"Ja wiem, że mój kraj, Niemcy, zwłaszcza w pierwszej połowie ubiegłego stulecia w żaden sposób nie sprostał tej odpowiedzialności. Przeciwnie, w imieniu Niemiec przysporzono Polsce niezmiernie wiele bólu i krzywdy. (...) Ponad 6 milionów Polaków straciło życie z niemieckich rąk" - powiedziała Angela Merkel.
"Tylko wtedy, kiedy my Niemcy całkowicie, w każdym momencie i w pełni zaakceptujemy naszą przeszłość, możemy wspólnie kształtować naszą przyszłość. Tylko w ten sposób, a nie inaczej" - oświadczyła.

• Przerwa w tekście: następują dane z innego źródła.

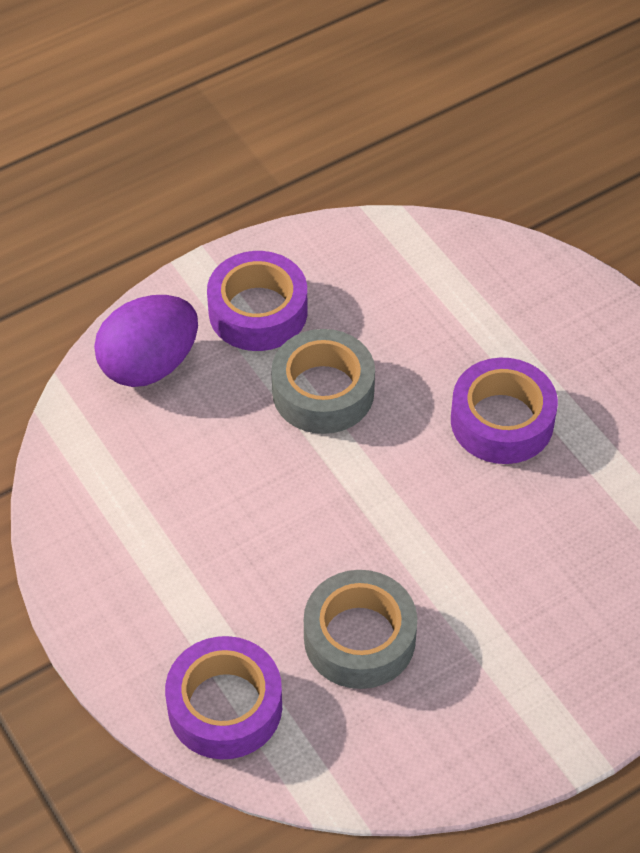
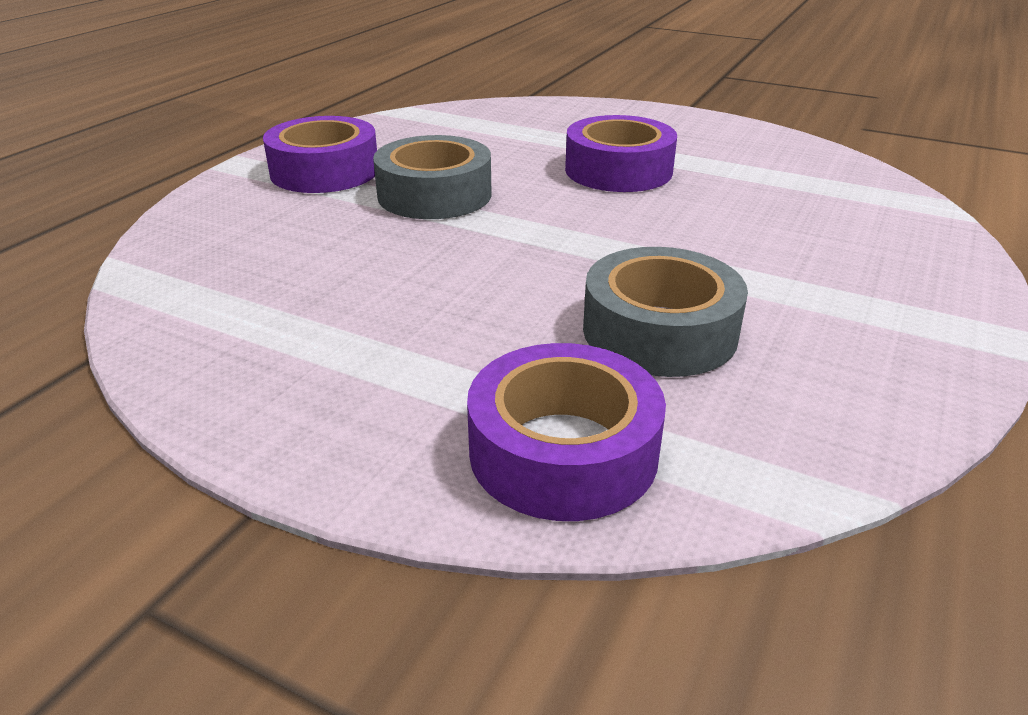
camera: 30 degrees left, 20 degrees down
purple egg [94,295,198,387] -> none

Pozwy Powiernictwa Pruskiego nie mają poparcia mojego rządu i nigdy tego poparcia nie dostaną - powiedziała kanclerz Niemiec Angela Merkel podczas piątkowego wykładu na Uniwersytecie Warszawskim.
"Jako federalna kanclerz Niemiec rozumiem i popieram, aby ci Niemcy, którzy doznali cierpień w wyniku wypędzenia ze swojej ojczyzny mogli godnie upamiętnić swój los. Godne upamiętnienie to dla mnie takie, kiedy nie tylko wypędzeni i uchodźcy niemieccy, lecz także inni, oczywiście także uchodźcy i wypędzeni polscy mogą przypominać o swoim cierpieniu" - oświadczyła Merkel.
"Jedno jest jasne: nie może być mowy o reinterpretacji historii przez Niemcy. I nie będzie takiej reinterpretacji" - powiedziała kanclerz Niemiec.